Pour la prochaine année, la tendance en céramique résidentielle est à la fois à la minceur et à la générosité. Fine en épaisseur, mais étendue en surface. Le tout reste sobre, dans les tons neutres : on joue davantage avec les textures et les finis qu'avec les couleurs. Ce qui n'empêche toutefois pas les petites touches d'excentricité.

LE SOLEIL

Chez l'importateur Ciot, la directrice du marketing, Kristina Panzera, indique que les blancs et les noirs seront en vogue pour les prochaines années, seuls ou combinés. Dans la cuisine, mais surtout dans la salle de bains. «Le noir va avoir plus d'impact dans une salle d'eau ou une petite pièce, alors que le blanc est utilisé à toutes les sauces, dans toutes les pièces.» Le lustré aussi revient en force, mais il est toutefois déconseillé dans la salle de bains puisqu'une goutte d'eau qui y sèche laissera sa marque.

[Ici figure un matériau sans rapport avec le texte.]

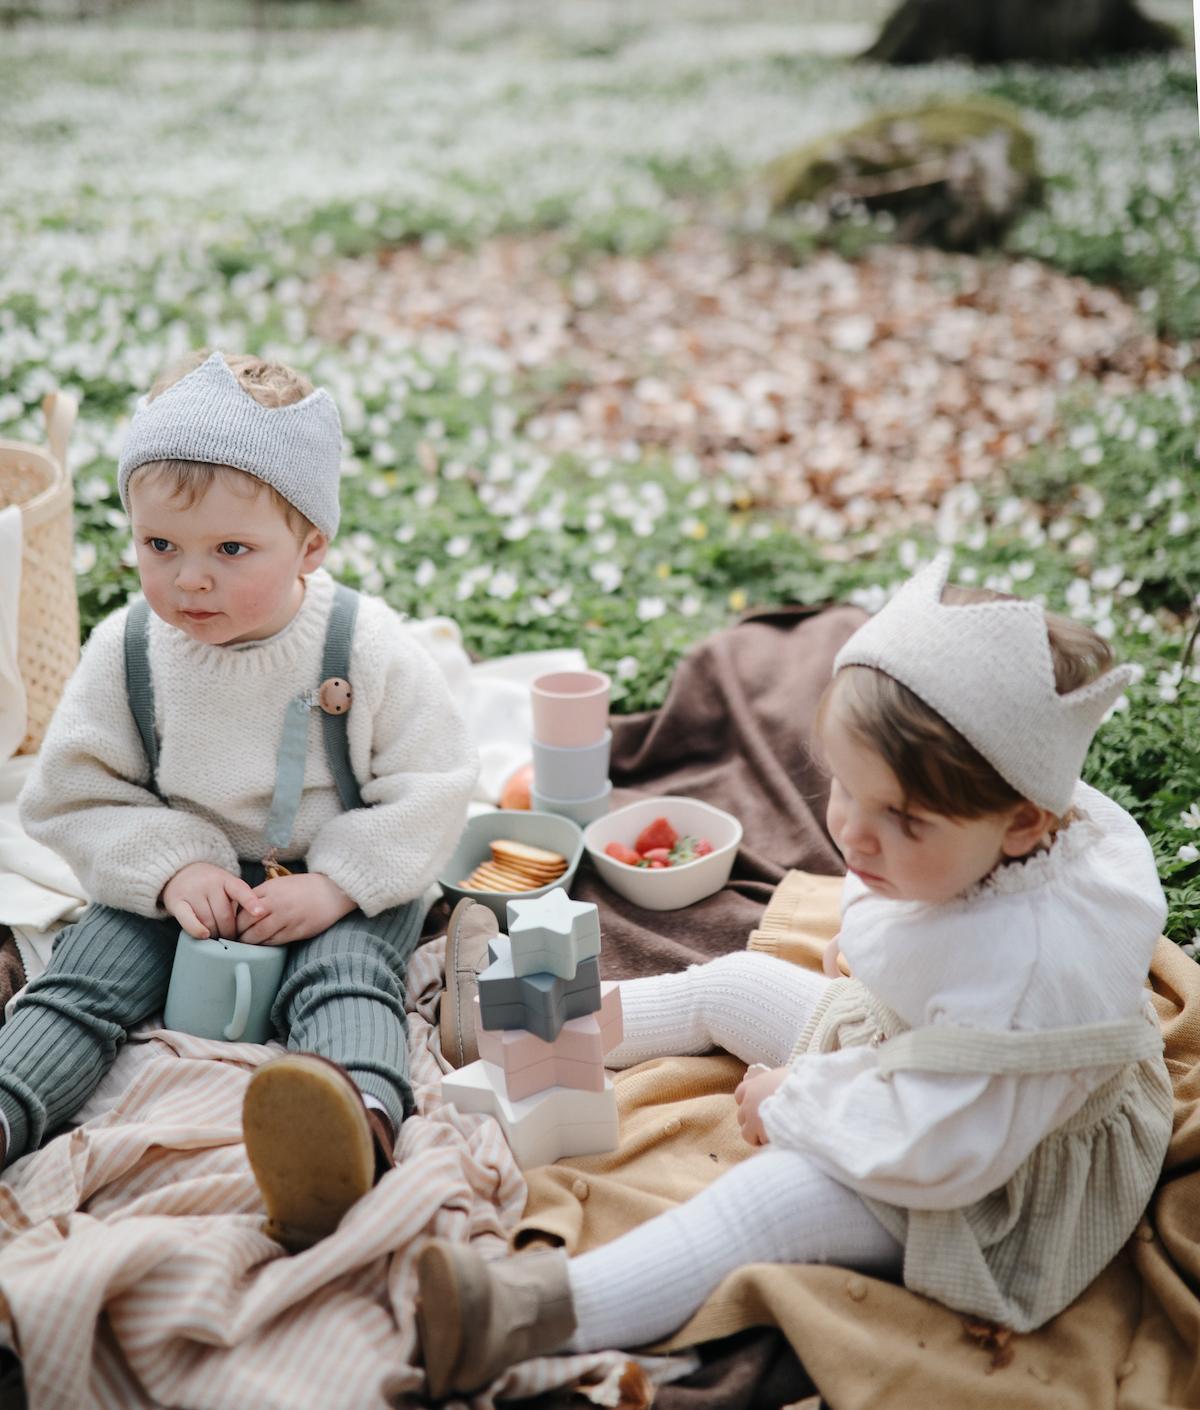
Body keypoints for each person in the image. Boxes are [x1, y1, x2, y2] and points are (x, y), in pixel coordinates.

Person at [415, 554, 1172, 1398]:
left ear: (1025, 823)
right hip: (926, 1054)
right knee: (733, 984)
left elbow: (940, 1147)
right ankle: (520, 1020)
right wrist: (881, 956)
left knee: (772, 1198)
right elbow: (923, 912)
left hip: (989, 1177)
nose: (854, 834)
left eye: (904, 820)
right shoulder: (968, 838)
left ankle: (523, 1312)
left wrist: (795, 1101)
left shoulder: (1026, 982)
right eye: (846, 789)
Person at [8, 349, 479, 1250]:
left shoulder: (360, 646)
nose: (190, 579)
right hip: (184, 879)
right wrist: (169, 865)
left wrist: (338, 882)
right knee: (84, 978)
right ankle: (9, 1107)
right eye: (160, 547)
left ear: (310, 546)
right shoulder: (129, 650)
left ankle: (352, 1129)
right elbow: (70, 792)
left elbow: (436, 785)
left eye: (231, 550)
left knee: (344, 977)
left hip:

Le brun et le gris aussi sont populaires. Les clients préfèrent opter pour une couleur qui survivra aux modes, quitte à changer la teinte des murs plus souvent, note-t-on chez Céragrès. Les carreaux polis, plus brillants, se marient avec le mat et le semi-poli. Claudette Duguay, responsable de la salle de montre à Québec, indique que les tuiles rectangulaires s'imposent toujours, mais que le grand carreau, jusqu'à 36 pouces sur 36 pouces, attire de plus en plus l'attention.

La tuile «24 pouces par 24 pouces commence à prendre de l'importance, surtout dans l'imitation de pierre naturelle», remarque de son côté Mme Panzera, précisant que les carreaux plus petits deviennent de plus en plus difficiles à dénicher.

Doris Saint-Pierre, responsable de la salle de montre pour le distributeur de tuiles de céramique Ceratec à Québec, abonde dans le même sens : les grands formats sont in. Aussi, elle a remarqué des gris un peu plus violacés et des bruns un peu plus rosés, question de «les intégrer aux autres couleurs qui s'en viennent».

Simplicité

Les propriétaires recherchent un look contemporain, plus épuré. «Moins de tuiles, moins de joints, c'est plus simple», explique Mme Duguay. On expérimente davantage avec les textures et les finis. Mme Panzera proposerait par exemple, dans une salle d'eau, un fini naturel au plancher, avec du ligné ton sur ton pour les murs.

La technologie numérique permet également, depuis deux ans, de recréer plus fidèlement les motifs de pierre. En fait, on photographie une grande surface naturelle pour reproduire le tout sur la porcelaine. Les carreaux ont alors beaucoup moins de risques d'arborer les mêmes lignes. Chez Céragrès, à Québec, on peut d'ailleurs même observer des traces de fossiles sur des tuiles de porcelaine imitant l'ardoise.

Le goût pour les mosaïques et les effets miroirs perdure. Les touches métalliques s'imposeront d'ailleurs davantage en 2011. On remarque aussi des tuiles - plus coquettes - à effet papier peint. Ornées de motifs baroques ou linéaires, elles sont surtout utilisées à petites doses pour créer des accents, ou en rangées sur les murs derrière les lavabos.

Et les veinures sont encore de mise. Grâce à la technologie, on croit au même matériel que le marbre, avec un effet de profondeur. «On s'en sert pour aller chercher le même look pour le plancher de la cuisine que les populaires comptoirs en granit», soutient Kristina Panzera.

Robustes

De nouvelles porcelaines ultraminces ont aussi vu le jour. Fines mais robustes, ces tuiles de 3,5 mm d'épaisseur peuvent être posées à même l'ancienne surface. Le matériau est plus dispendieux, mais on économise sur le coût de la main-d'oeuvre, note Mme Panzera. Ces carreaux, produits en large format, d'un mètre par un mètre, par exemple, peuvent s'avérer intéressants pour concevoir une douche.

Chez Céragrès, on remarque des changements chez les demandes des consommateurs. Ils sont de plus en plus nombreux à installer de la céramique à la grandeur d'un étage de leur maison, au lieu de se concentrer dans la salle de bains et la cuisine. Tout le rez-de-chaussée, par exemple. Les carreaux montent également sur les murs, surtout dans la salle de bains.